Gibt es ein Gadget oder eine App, von der Sie träumen, die es aber noch nicht gibt?

Ich würde mir einen universellen Smart Assistant wünschen, der alle Barrierefreiheits-Tools – OCR, Navigation, Objekterkennung – in einer einfachen Benutzeroberfläche vereint.Und ehrlich gesagt wäre ein persönlicher Roboterassistent auch ziemlich toll.

Wenn Sie unbegrenzte Ressourcen hätten, welches Gerät würden Sie entwickeln?

Einen tragbaren KI-Assistenten, der Echtzeit-Scans, Sprachfeedback und haptische Signale nutzt, um Benutzern bei der Navigation, der Identifizierung von Objekten und der natürlichen Interaktion mit ihrer Umgebung zu helfen.
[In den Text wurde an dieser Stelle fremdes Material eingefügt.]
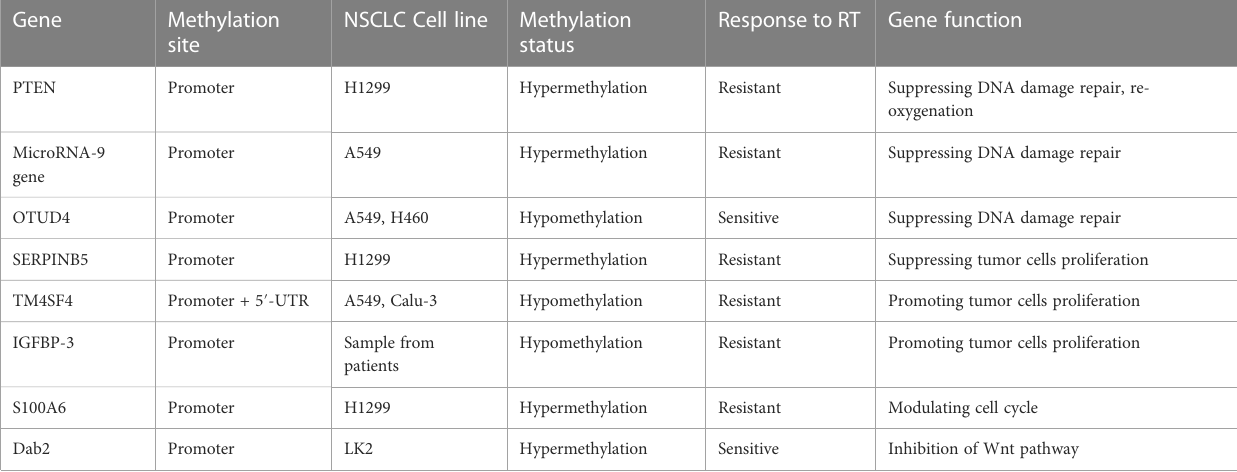
TABLE 5 Radiosensitivity related genes regulated by DNA methylation in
Welche technologischen Fortschritte finden Sie etwas beängstigend?

Wahrscheinlich die Gesichtserkennung. Sie ist extrem nützlich, kann aber in den falschen Händen auch gefährlich sein. Wie jede Technologie muss auch sie auf einer soliden Ethik basieren.

Mit „The Blind Life” definiert Sam Seavey weiterhin neu, was es bedeutet, mit Sehverlust zu leben – mit Ehrlichkeit, Humor und Herz.Seine Botschaft ist einfach, aber kraftvoll: Sehverlust verändert die Art und Weise, wie man die Welt sieht, nicht aber, wie man in ihr lebt.